▸ WHAT YOU ARE ASKED TO DO
Transcribe exactly the lines from the first line of the records through the line containing "<67,56,178,191> (left, top, right, bottom; pixels)", and leave out every picture.

▸ DATASET CONTENT
+++++

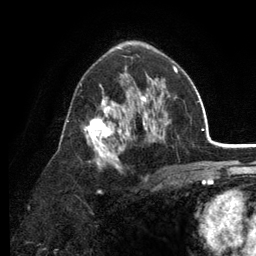
Breast MRI (dynamic contrast-enhanced), one axial slice. Slice 76 of 134 in the series (ordered by position). Cropped to one breast. Dynamic contrast-enhanced series, time point 2 of 6 at this slice position (early post-contrast). 3 T. TE 2.8 ms, TR 7.5 ms. 256 × 256 image matrix, field of view 175 × 175 mm. Female patient.
Outlined on this slice (semi-automatic segmentation, software-assisted and operator-edited):
- enhancing-tissue mask used for the functional tumour volume (all voxels passing the contrast-enhancement thresholds inside the analysis volume; usually the tumour): bounding box <67,56,178,191> (left, top, right, bottom; pixels)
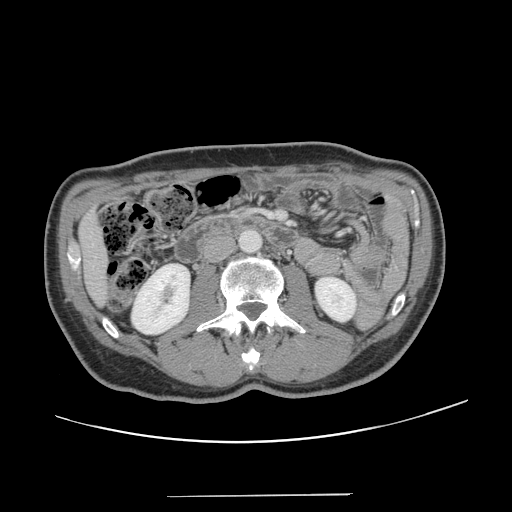
Contrast-enhanced abdominal CT, one axial slice. Slice 46 of 131 in the series (ordered by position). 120 kVp. Intravenous contrast given. Soft-tissue window (W 400 / L 40 HU). 2.5 mm slice thickness. 512 × 512 image matrix, field of view 403 × 403 mm. Case-level facts recorded for this patient, not image findings: patient: male, age 66 years at operation; diagnosis: colorectal cancer liver metastases, imaged before liver resection; multiple liver metastases: no; largest metastasis: 2.5 cm.
Outlined on this slice (expert manual segmentation):
- liver: box from (x=81, y=214) to (x=106, y=303) px
- planned liver remnant (the part of the liver to remain after resection): (x=81, y=215)–(x=106, y=302)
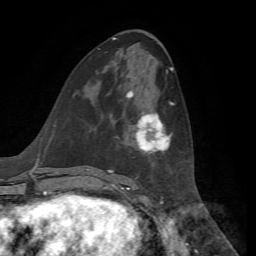
Breast MRI, one axial slice; position 27 of 72 along the scan axis; cropped to one breast; dynamic contrast-enhanced series, time point 2 of 7 at this slice position (early post-contrast); 1.5 T; TE 4.3 ms, TR 8.7 ms; 2.2 mm slice thickness; 256 × 256 image matrix, field of view 180 × 180 mm. Female patient.
Annotated regions visible in this slice (semi-automatically segmented with operator editing):
- enhancing-tissue mask used for the functional tumour volume (all voxels passing the contrast-enhancement thresholds inside the analysis volume; usually the tumour): box from (x=128, y=98) to (x=174, y=153) px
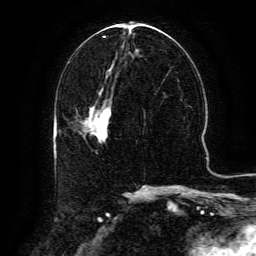
Breast MRI (dynamic contrast-enhanced), one axial slice; position 60 of 134 along the scan axis; cropped to one breast; dynamic contrast-enhanced series, time point 2 of 6 at this slice position (early post-contrast); 3 T; TE 4.8 ms, TR 9.1 ms; 1.2 mm slice thickness; 256 × 256 image matrix, field of view 180 × 180 mm. Female patient.
Structures marked on this image (semi-automatic segmentation, software-assisted and operator-edited):
- enhancing-tissue mask used for the functional tumour volume (all voxels passing the contrast-enhancement thresholds inside the analysis volume; usually the tumour): bounding box <81,104,110,134> (left, top, right, bottom; pixels)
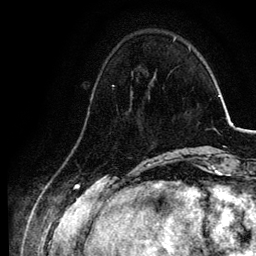
Breast MRI, one axial slice. Position 27 of 134 along the scan axis. Cropped to one breast. Dynamic contrast-enhanced series, time point 2 of 6 at this slice position (early post-contrast). 3 T. TE 4.2 ms, TR 7.9 ms. 1.2 mm slice thickness. 256 × 256 image matrix, field of view 170 × 170 mm. Female patient.
Annotated regions visible in this slice (semi-automatically segmented with operator editing):
- enhancing-tissue mask used for the functional tumour volume (all voxels passing the contrast-enhancement thresholds inside the analysis volume; usually the tumour): box from (x=112, y=77) to (x=154, y=87) px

+++++

▸ ANSWER
Breast MRI (dynamic contrast-enhanced), one axial slice. Slice 76 of 134 in the series (ordered by position). Cropped to one breast. Dynamic contrast-enhanced series, time point 2 of 6 at this slice position (early post-contrast). 3 T. TE 2.8 ms, TR 7.5 ms. 256 × 256 image matrix, field of view 175 × 175 mm. Female patient.
Outlined on this slice (semi-automatic segmentation, software-assisted and operator-edited):
- enhancing-tissue mask used for the functional tumour volume (all voxels passing the contrast-enhancement thresholds inside the analysis volume; usually the tumour): bounding box <67,56,178,191> (left, top, right, bottom; pixels)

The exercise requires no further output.